Отец и мама на пенсии, кое-что делают по хозяйству, я помогаю им, и материально, и физически. Дом есть дом.
Людмила осталась в Москве. Я без нее скучаю. Жду встречи. Вдвоем нам с нею надежнее как-то, праздничнее, справедливее в мире быть.
Ритмы жизни моей меняются. Возраст? При чем тут возраст. Пусть и немолод я. Вроде бы. Силы при мне. И немалые. Время дорого. Вот что. Время. Потому и работаю.
Иногда и грустно становится. Ну зачем, например, я начал переводить украинца? Опять самому приходится писать практически все. Сдавать готовую рукопись надо в августе. В переводы втянулся – и сам не рад. Не от хорошей жизни взялся за это дело. И не только ведь я один перевожу эту самую поэзию народов СССР. Эпопея моя переводческая – история непростая. И все лучшее – так и не издано, как всегда. Хотя сделано – много.
Перепечатываю помаленьку том стихов семьдесят четвертого – семьдесят восьмого годов „Ночное окно в окне“. В нем – слишком хорошо известное всем нам, отечественное, махровое безвременье, которое побеждал я Словом.
Не знаю, действительно ли ты написал вступительное слово к „Отзвукам праздников“. Лучше никто не напишет, знаю. Сам ты всегда и во всем можешь на меня рассчитывать твердо.
„Удел“ разослал я хорошим людям. Отправил и Марии Николаевне Изергиной в Коктебель. Первого июля поеду с детьми и с отцом к ней, двадцать первого июля снова буду в Кривом Роге.

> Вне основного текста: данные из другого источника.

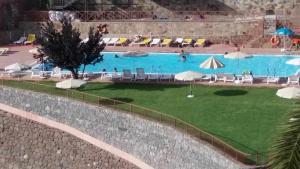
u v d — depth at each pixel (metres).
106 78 48.66
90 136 40.28
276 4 64.94
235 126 36.94
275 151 19.25
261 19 60.78
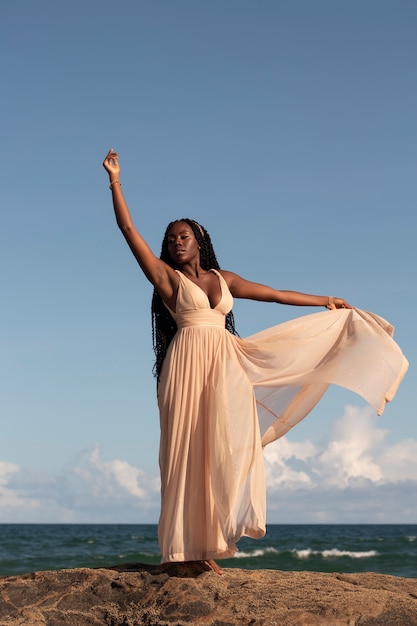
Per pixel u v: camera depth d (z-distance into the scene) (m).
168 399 5.61
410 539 56.16
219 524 5.34
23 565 30.09
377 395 6.06
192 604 4.98
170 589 5.20
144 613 5.01
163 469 5.62
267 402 6.23
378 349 6.18
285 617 4.77
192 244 5.79
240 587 5.29
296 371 5.98
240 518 5.36
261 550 39.16
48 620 5.11
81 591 5.34
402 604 4.97
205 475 5.46
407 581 5.74
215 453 5.39
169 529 5.40
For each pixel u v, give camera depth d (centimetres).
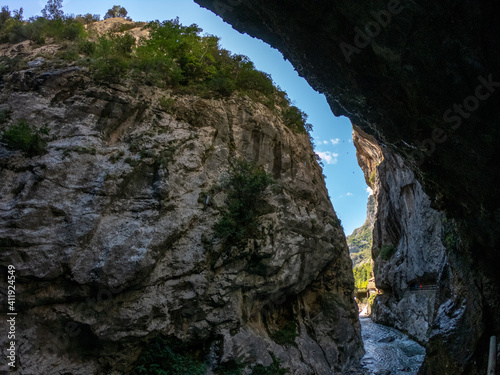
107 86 1171
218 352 923
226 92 1470
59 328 795
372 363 1466
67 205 895
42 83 1106
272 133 1487
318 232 1428
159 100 1238
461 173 809
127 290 870
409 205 2402
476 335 892
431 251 2038
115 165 1004
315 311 1420
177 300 927
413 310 2173
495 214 791
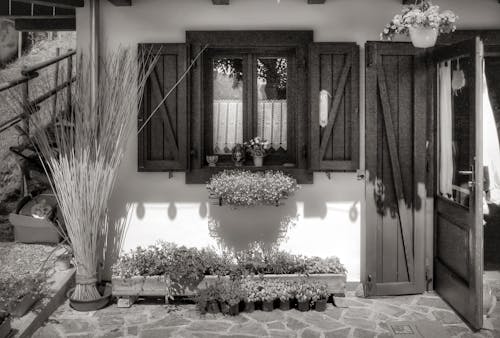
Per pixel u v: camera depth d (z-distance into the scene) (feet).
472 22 18.24
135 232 18.67
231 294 15.94
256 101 18.88
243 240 18.60
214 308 16.14
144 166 17.95
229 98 18.93
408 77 17.63
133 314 16.10
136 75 17.10
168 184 18.53
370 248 17.61
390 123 17.56
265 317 15.80
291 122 18.75
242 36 18.07
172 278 16.46
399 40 18.22
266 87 18.88
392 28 16.46
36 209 19.53
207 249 18.19
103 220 17.58
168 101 17.84
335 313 16.17
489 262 21.17
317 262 17.43
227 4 18.08
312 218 18.54
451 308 16.63
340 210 18.53
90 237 16.51
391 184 17.78
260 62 18.84
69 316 15.87
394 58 17.54
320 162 17.80
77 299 16.42
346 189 18.51
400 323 15.34
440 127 17.90
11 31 26.94
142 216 18.63
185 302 17.12
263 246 18.61
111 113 16.47
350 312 16.25
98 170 16.40
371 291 17.63
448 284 16.92
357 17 18.20
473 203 14.85
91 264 16.62
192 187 18.53
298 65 18.12
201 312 16.07
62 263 17.89
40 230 19.57
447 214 17.07
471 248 15.01
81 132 16.26
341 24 18.22
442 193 17.78
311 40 18.06
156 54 17.81
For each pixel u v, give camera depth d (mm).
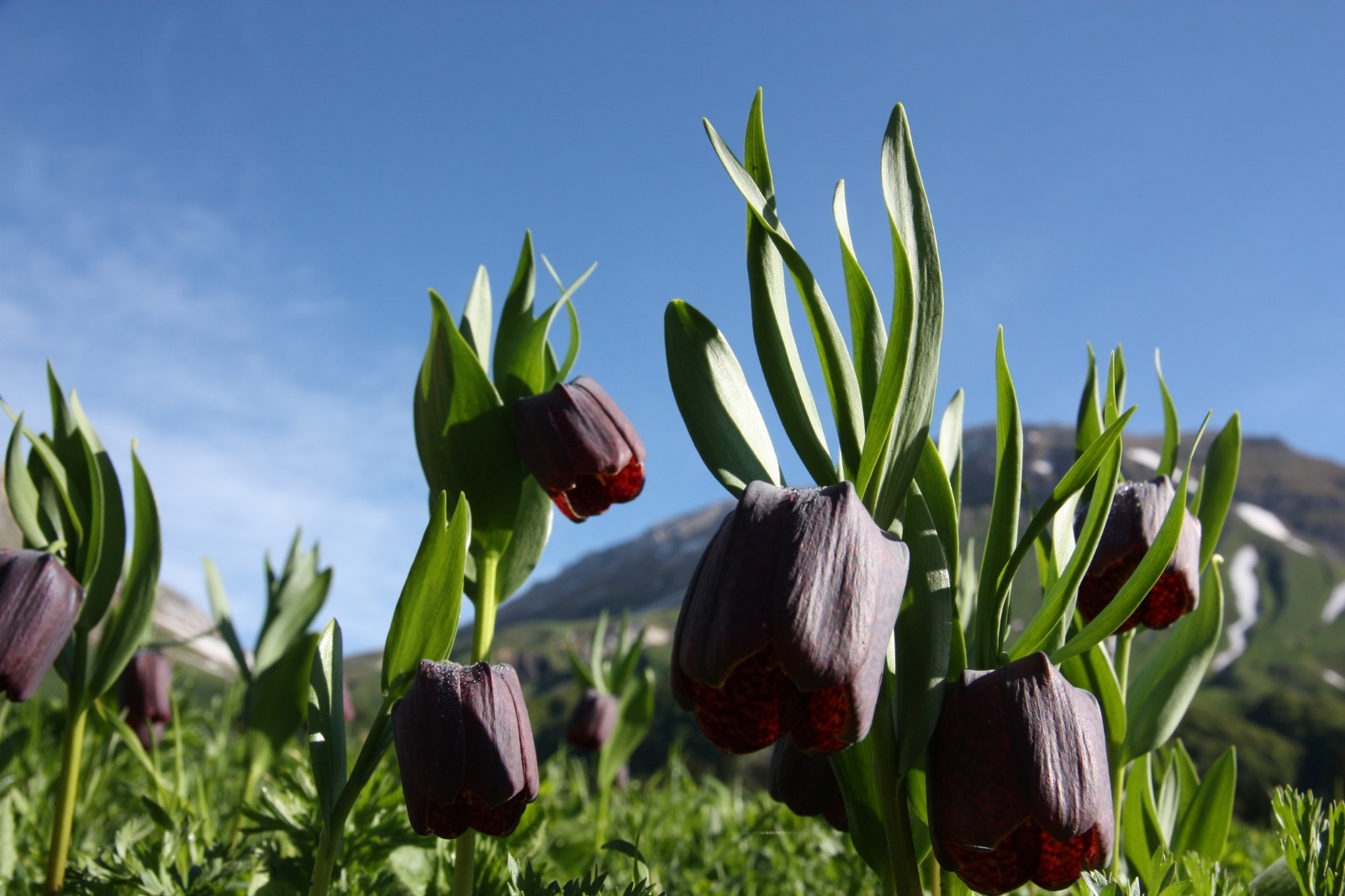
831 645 198
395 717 247
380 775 338
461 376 322
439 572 255
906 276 223
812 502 212
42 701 546
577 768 613
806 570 202
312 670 256
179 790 404
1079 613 299
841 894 420
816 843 447
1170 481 303
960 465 302
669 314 262
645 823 512
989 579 243
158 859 309
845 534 208
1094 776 211
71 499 344
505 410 329
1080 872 220
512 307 362
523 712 250
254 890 300
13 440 340
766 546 206
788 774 271
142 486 345
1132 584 225
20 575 310
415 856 334
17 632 303
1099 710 222
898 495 234
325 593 452
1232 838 489
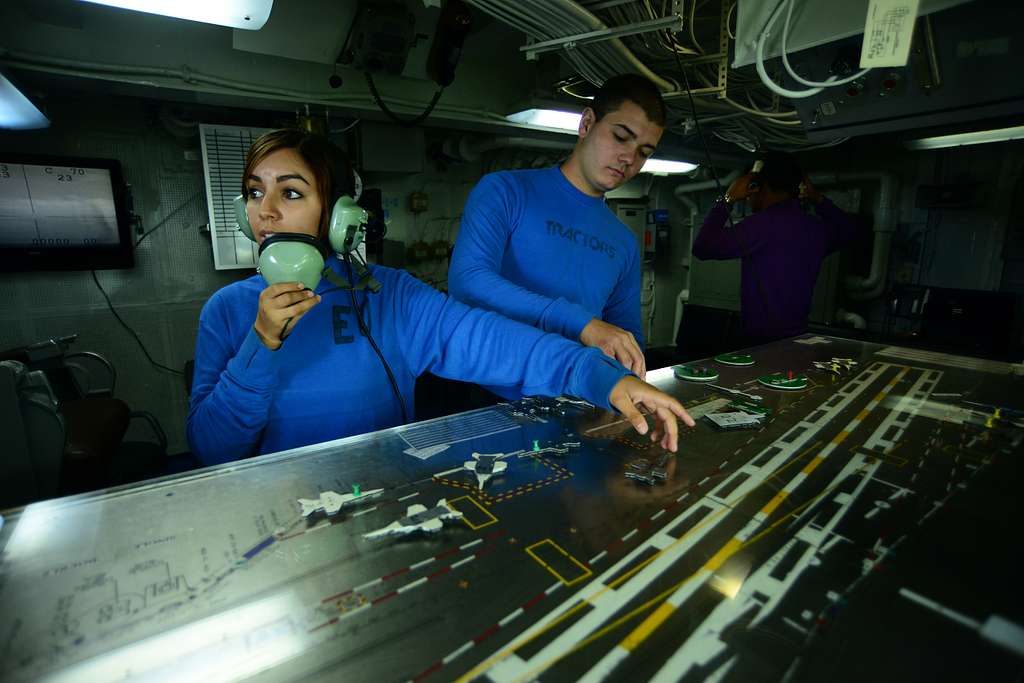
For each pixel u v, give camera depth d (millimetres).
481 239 1350
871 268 4117
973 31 1338
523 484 722
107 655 419
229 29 2367
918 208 3941
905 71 1483
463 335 1078
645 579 525
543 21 1592
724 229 2518
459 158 3656
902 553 577
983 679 413
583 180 1496
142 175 2791
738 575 535
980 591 516
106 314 2818
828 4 1355
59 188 2557
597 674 408
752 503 683
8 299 2590
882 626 467
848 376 1318
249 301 1021
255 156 907
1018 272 3562
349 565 540
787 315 2518
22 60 2039
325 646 434
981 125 2836
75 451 1628
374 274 1159
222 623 456
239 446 934
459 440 864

Теперь ясно, что оба мы писали, каждый свою, большую, огромную книгу, единую. Увидим ли? Помнишь: „И тогда я открыл свою книгу в большом переплете…“
В округе полно горлиц, живут они в моих стихах. Сковорода писал: „Счастiе, где ты живеш? Горлицы, скажите!“
Все здесь знакомо и дорого. Почва, родина – здесь.
Из элегии давней моей: „…а горлица – о друге…“
Не пью ничего спиртного, даже в мыслях этого нет. Может, отпили свое? Попиваю чаек. Привык. Или – соки домашние вкусные, порою. Но больше – чай.

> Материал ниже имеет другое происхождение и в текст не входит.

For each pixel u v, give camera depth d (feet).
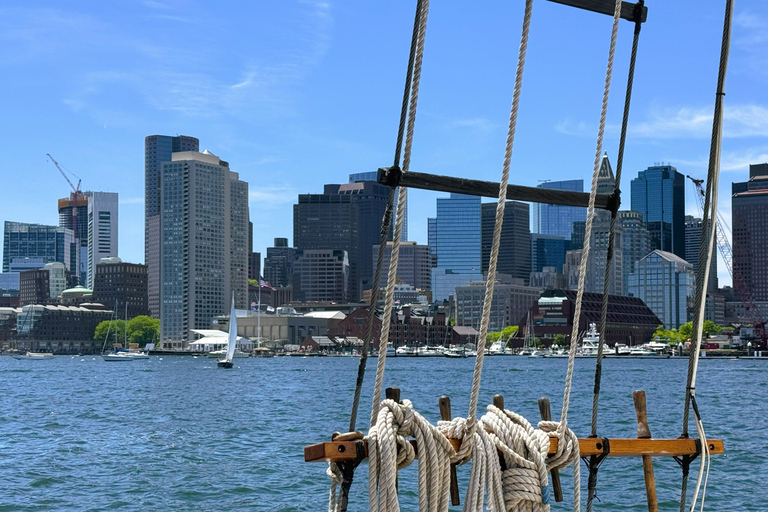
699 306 27.09
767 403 258.78
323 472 126.21
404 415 22.49
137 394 354.95
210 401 303.68
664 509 96.32
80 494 112.27
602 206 27.09
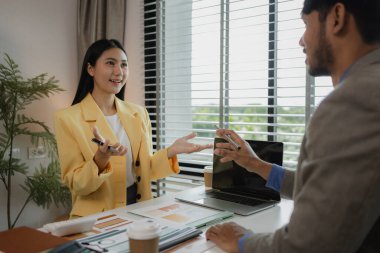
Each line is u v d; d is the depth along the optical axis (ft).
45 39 9.56
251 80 7.77
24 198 9.21
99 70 6.42
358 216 2.08
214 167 6.13
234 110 8.08
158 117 9.30
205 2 8.52
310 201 2.20
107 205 5.94
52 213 9.82
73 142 5.95
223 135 4.80
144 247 2.80
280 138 7.50
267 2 7.57
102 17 9.51
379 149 2.06
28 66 9.20
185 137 6.53
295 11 7.13
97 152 5.36
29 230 3.17
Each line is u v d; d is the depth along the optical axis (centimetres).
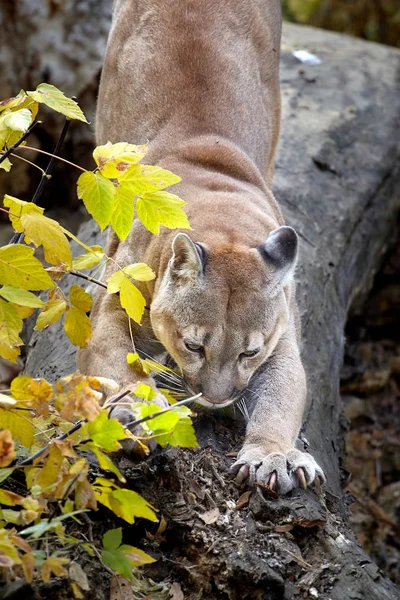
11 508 696
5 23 1514
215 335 786
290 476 757
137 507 640
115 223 728
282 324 834
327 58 1730
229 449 814
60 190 1617
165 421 651
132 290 740
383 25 2178
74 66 1550
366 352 1600
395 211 1502
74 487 660
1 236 1557
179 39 1009
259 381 864
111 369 828
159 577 696
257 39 1073
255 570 666
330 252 1241
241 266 802
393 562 1354
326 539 711
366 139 1496
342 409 1148
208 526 711
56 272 738
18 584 614
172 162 934
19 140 745
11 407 666
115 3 1123
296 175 1330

Третий день собирается дождь, никак не соберется. В небе набухает, ворочается влажная, сизоватая облачная масса, происходит некое роение, брожение, сгущаются цвета, и воздух закручивается пружинами, спиралями, и ветер налетает, а потом затихает, и вновь сквозит по листве, по ее густоте зеленой, и терпко, пронзительно пахнут цветы, и птицы поют во всей округе без умолку, и дни полны шелеста, шорохов, звуков, отзвуков, призвуков, переплесков и вспышек света, шума, гула, журчанья воды в садах, мыслей, музыки, песен, загадок, недомолвок и тайн, обещаний, открытий, наитий, и мир остается древний, в новизне своей неизменной, непреложной, самим собою, и земля хороша родная тем, что силы дает мне жить и дышать, – а дождя мы еще дождемся.
Югославы (Миливое Йованович и другие) просят меня составить для перевода толковую антологию лучших нынешних русских поэтов, – уж я составлю, можешь быть уверен.

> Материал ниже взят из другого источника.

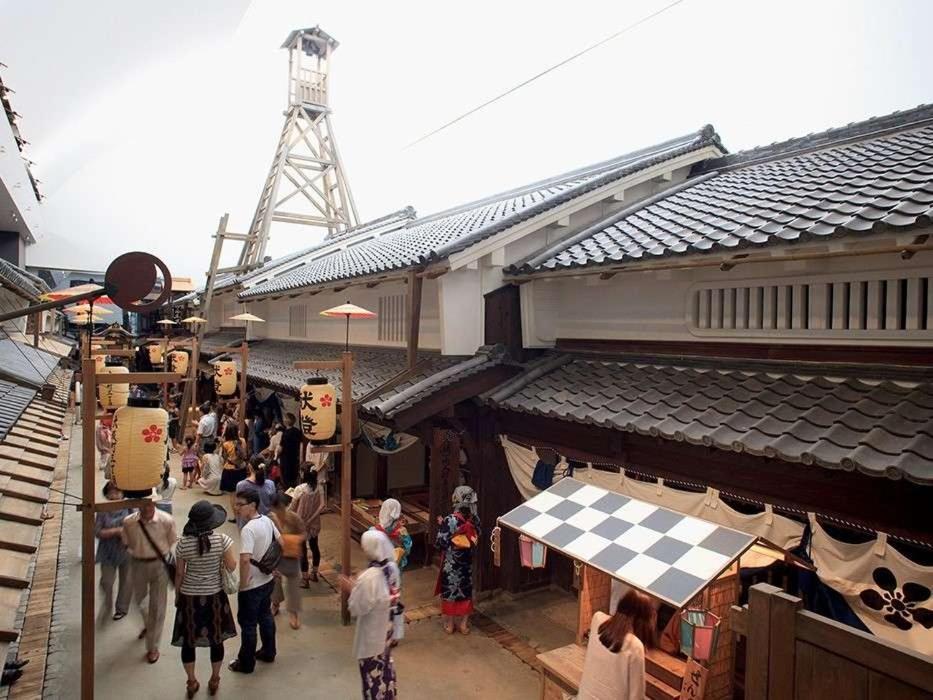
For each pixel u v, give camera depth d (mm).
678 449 5836
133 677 6246
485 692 6242
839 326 5480
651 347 7363
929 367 4902
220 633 6016
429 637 7402
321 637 7316
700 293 6773
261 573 6551
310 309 15891
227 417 16062
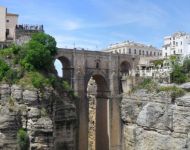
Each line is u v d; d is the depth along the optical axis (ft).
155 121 398.42
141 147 415.23
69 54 447.83
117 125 479.00
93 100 533.55
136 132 425.28
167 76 426.51
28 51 368.48
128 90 469.57
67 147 388.78
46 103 354.74
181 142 367.86
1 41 414.41
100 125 495.41
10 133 330.95
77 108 444.96
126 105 456.86
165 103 393.09
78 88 452.35
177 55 493.36
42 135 338.34
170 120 381.60
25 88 345.92
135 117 438.81
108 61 485.15
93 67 469.57
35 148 335.06
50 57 379.96
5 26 429.79
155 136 396.78
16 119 335.88
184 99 369.71
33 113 339.77
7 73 353.10
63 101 388.57
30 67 364.38
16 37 445.78
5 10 428.56
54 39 390.83
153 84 430.20
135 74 476.95
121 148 471.21
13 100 343.26
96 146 503.20
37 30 462.19
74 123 404.98
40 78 358.84
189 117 362.74
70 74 449.48
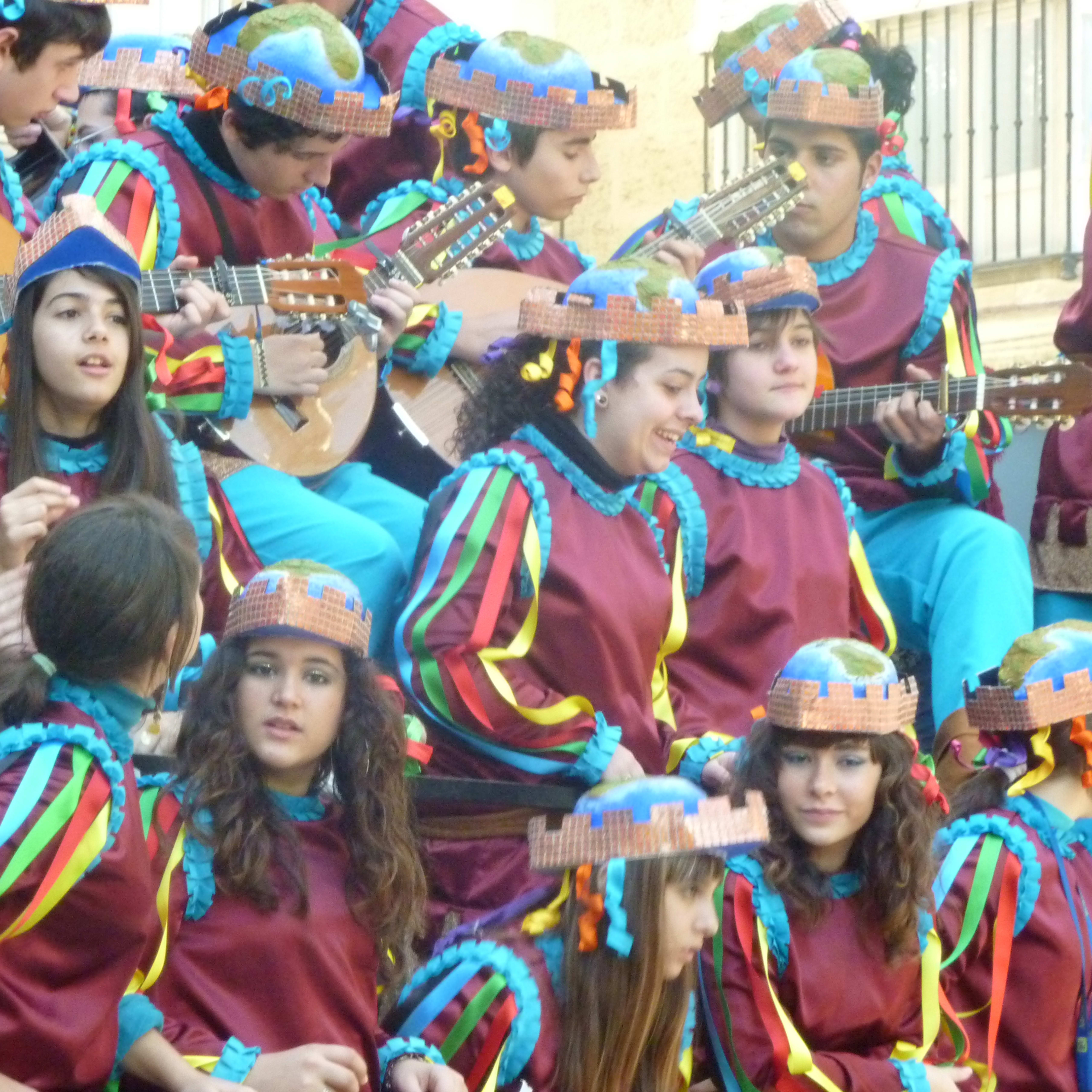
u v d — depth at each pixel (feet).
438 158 74.79
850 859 55.47
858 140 72.33
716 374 62.85
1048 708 60.75
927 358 73.67
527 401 56.75
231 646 48.24
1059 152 110.93
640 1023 49.67
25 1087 40.37
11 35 55.67
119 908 41.50
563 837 50.06
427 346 64.69
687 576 60.70
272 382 59.41
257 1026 45.98
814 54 71.92
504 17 111.45
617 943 48.96
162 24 96.63
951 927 58.54
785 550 61.98
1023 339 110.83
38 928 40.81
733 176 111.04
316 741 47.98
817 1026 54.19
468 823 54.85
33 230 59.00
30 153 66.39
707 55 111.04
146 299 56.75
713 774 56.95
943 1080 54.39
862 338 73.20
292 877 46.93
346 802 48.55
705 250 69.82
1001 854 59.41
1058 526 77.61
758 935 53.93
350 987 47.14
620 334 55.01
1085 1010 60.08
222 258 61.16
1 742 41.14
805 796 54.44
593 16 112.98
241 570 55.52
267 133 60.44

Подлечиться тебе, окрепнуть – просто необходимо.
Я – держусь. На упрямстве. На воле. Энергия – все-таки есть.
Завершаю свое послание. Лизе – привет. Надеюсь до отъезда нашего в Крым весть от тебя получить.
Бог тебе в помощь, Саша. Всего тебе самого светлого.
11 июня 1989 года».
…В девяностом году, в августе, я вернулся с детьми из Коктебеля в Кривой Рог, в родительский дом. И решил написать Саше Величанскому, поздравить его, пусть и с некоторым, небольшим, запозданием, с днем рождения, с юбилеем, с его пятидесятилетием.
Александру Величанскому – неотправленное, незаконченное письмо.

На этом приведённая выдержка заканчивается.